Uno de los rasgos distintivos de la convocatoria es la amplitud de criterios formales. No se establecen limitaciones en cuanto a duración, género o enfoque narrativo, lo que permite la entrada de propuestas heterogéneas, desde ensayos audiovisuales hasta producciones de corte más convencional. La única restricción significativa se sitúa en la fecha de producción, fijada a partir del 1 de enero de 2024, lo que orienta la selección hacia obras recientes y favorece su circulación en circuitos especializados.
El proceso de inscripción se articula en varias fases, con plazos escalonados entre abril y septiembre de 2026, y una resolución prevista para finales de ese mismo mes. Las películas deben presentarse en versión original con subtítulos en inglés o castellano, mientras que la organización contempla la incorporación de subtítulos en catalán en aquellos casos en que sea necesario.
La estructura competitiva se divide en dos categorías, documental nacional e internacional, con sendos premios que subrayan la doble vocación del festival: atender a la producción local y, al mismo tiempo, situarla en diálogo con prácticas globales. La valoración de estrenos en España adquiere un peso específico dentro de este esquema, en línea con la intención de presentar contenidos inéditos para el público local.

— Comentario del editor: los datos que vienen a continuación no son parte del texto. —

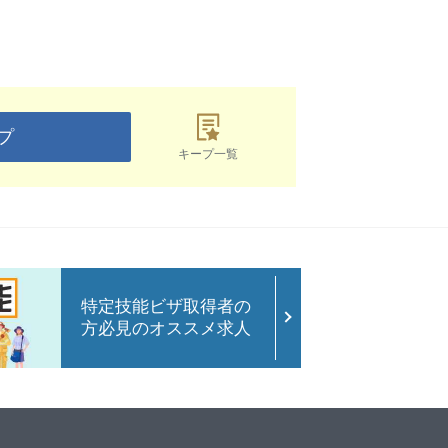
プ
キープ一覧
特定技能ビザ取得者の
方必見のオススメ求人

Más allá de su dimensión como evento de exhibición, DART ha ido configurándose como un espacio de articulación entre el cine y el arte contemporáneo, donde el formato documental actúa como dispositivo crítico. La apertura de esta convocatoria reafirma esa orientación y plantea un nuevo ciclo de producción y recepción en torno a las imágenes que interpretan el campo artístico.